Jim McGuinness and his team have been rightly lauded from on high, and many commentators have openly forecast that there must be a good chance of them winning three All-Irelands in a row because of the fact that it has taken only two years to manufacture the present Donegal team to its present very high level of efficiency.
This is in contrast to the fact that most All-Ireland winners that usually come from a team built up over three years at least -- and often much longer, as in the case of Dublin last year, who took about seven years.
Alas, for all these potential fortune tellers, their predictions generally dissipate into thin air.
For example, only once in the past 21 years has a county managed to retain the Sam Maguire Cup -- Kerry triumphed in 2006 and 2007.
In that time, we have seen many outstanding teams who were predicted to do at least a double but failed.
Most notably, there was the outstanding Tyrone team of the past decade which seemed capable of winning three in a row but never even got two in succession.
Last year we were told that the future of the Dublin football team was very bright and more All-Irelands were on their way, but perhaps the long-delayed decision of Pat Gilroy to stay on as manager was the first indication that there might be no double for the Dubs.
Cork, having struggled so long to win their All-Ireland in 2010, were expected to at least make it a double with that ever-present reputation of having 'the best set of footballers in Ireland'.
They might have had that, but they did not have a great team when Mayo beat them last year. So are Donegal really any better than all those other very good All-Ireland winners? Truth is we cannot say right now.
Donegal transformed their basic structure of play from 2011 to 2012 by about 50pc in order to change from the black sheep of Gaelic football to their current pinnacle of achievement.
The possibility that they could make a similar transformation in the next 12 months is what inspires the outburst of euphoria for the coming season.
It may well happen, but McGuinness knows that some of the parameters that were the foundation of this year's triumph may not be as easy to replicate next year.
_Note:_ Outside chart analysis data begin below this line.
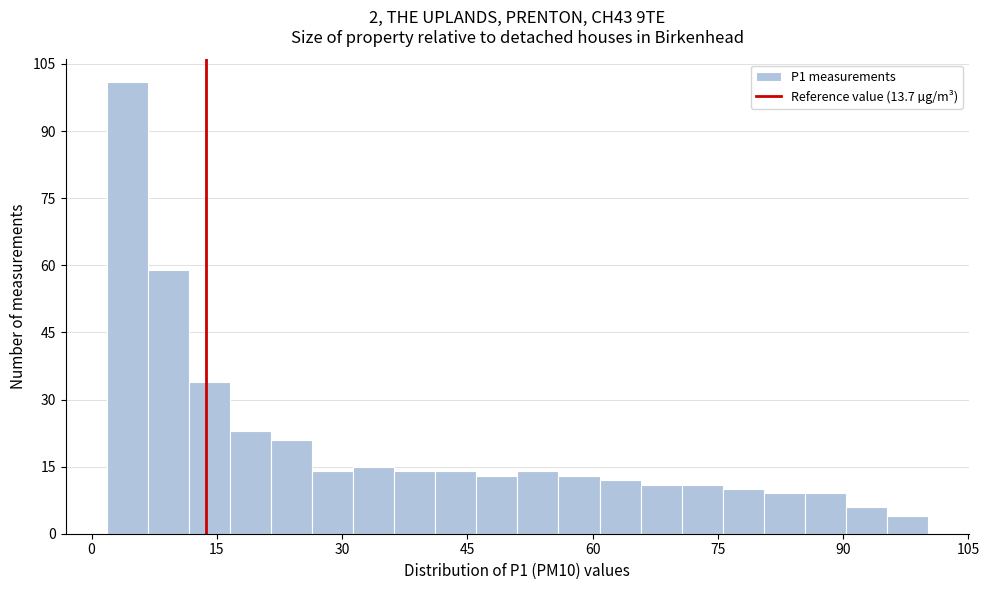

Read against the x-axis, roughly where is the centre of the tallest bar?

4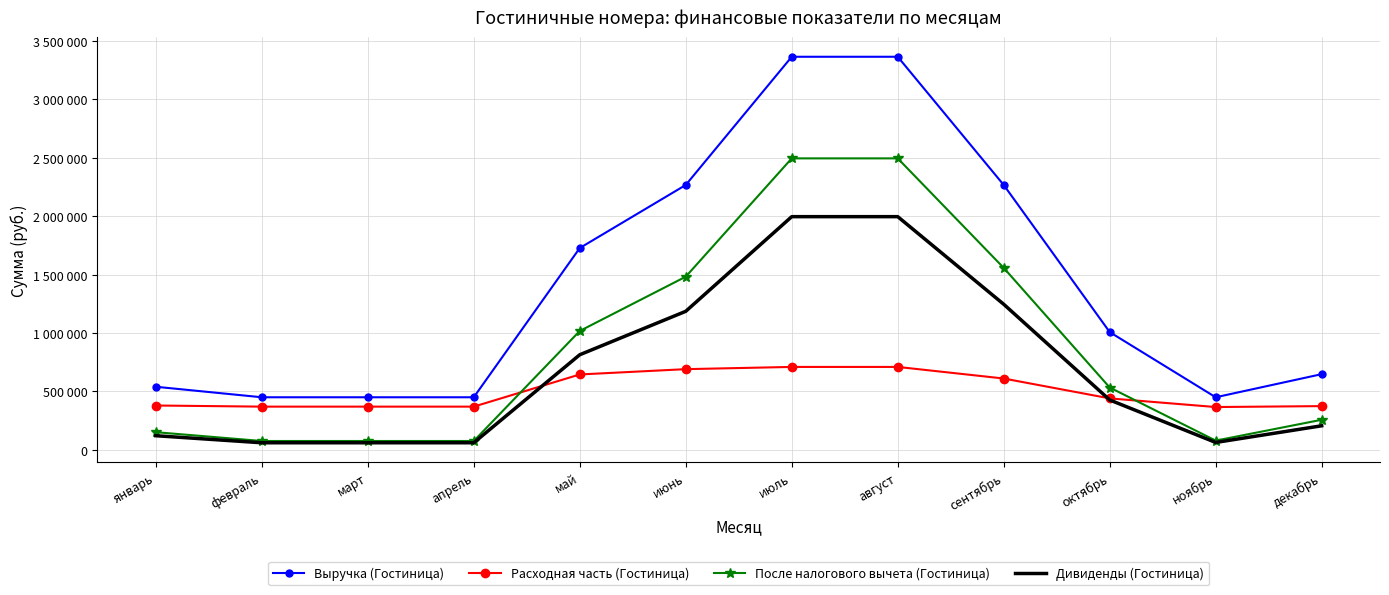

At апрель, list the series in order from smallest to largest.

Дивиденды (Гостиница), После налогового вычета (Гостиница), Расходная часть (Гостиница), Выручка (Гостиница)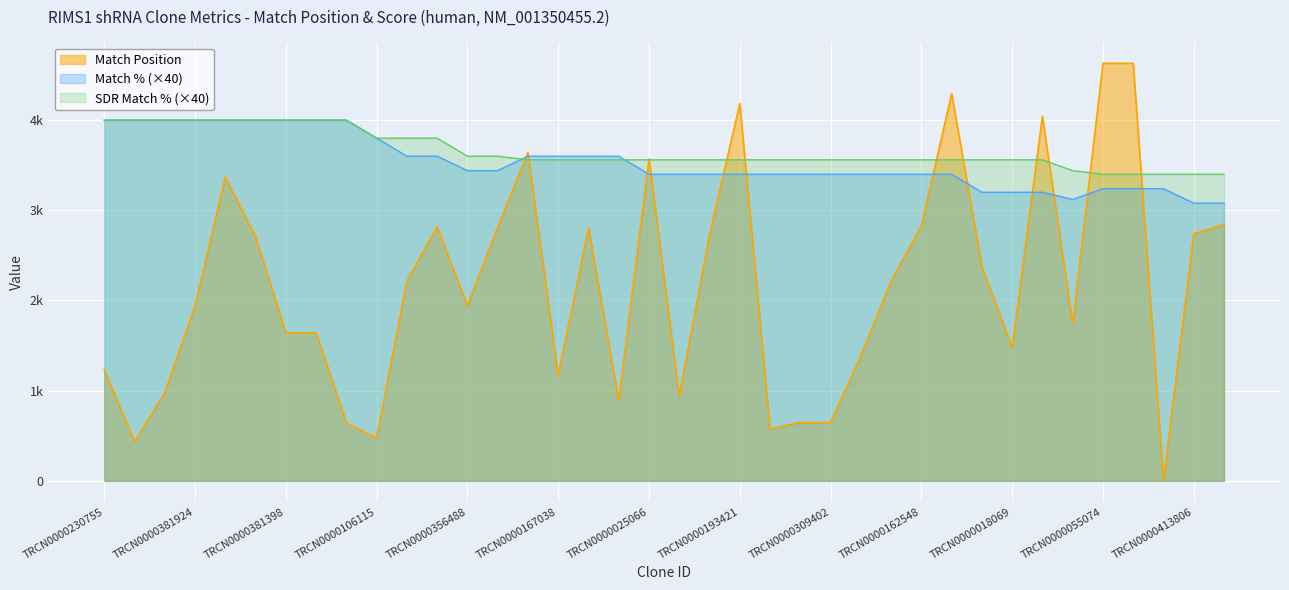

What is the average value of the Match Position series?

2154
He cannot be sure that every panel member will be as savagely motivated on a personal level as this year or that the ravenous appetite every player had for more and more training will apply across the board in the year that lies ahead.
And, of course, the biggest threat to a double or treble will be the opposing teams.
The qualifiers have made it easier to do a double of course, but that still leaves many county managers who are not very far behind McGuinness in their studies and thinking on the modern game, and they will spend many long hours poring over DVDs until they know Donegal players better than they know or understand their own.
The Donegal style is very clear and there is little in it that cannot be adopted by others or in some aspects counter-acted by them.
That is the biggest test for Jim McGuinness in 2012, but based on the recent past he may well be up for that challenge too.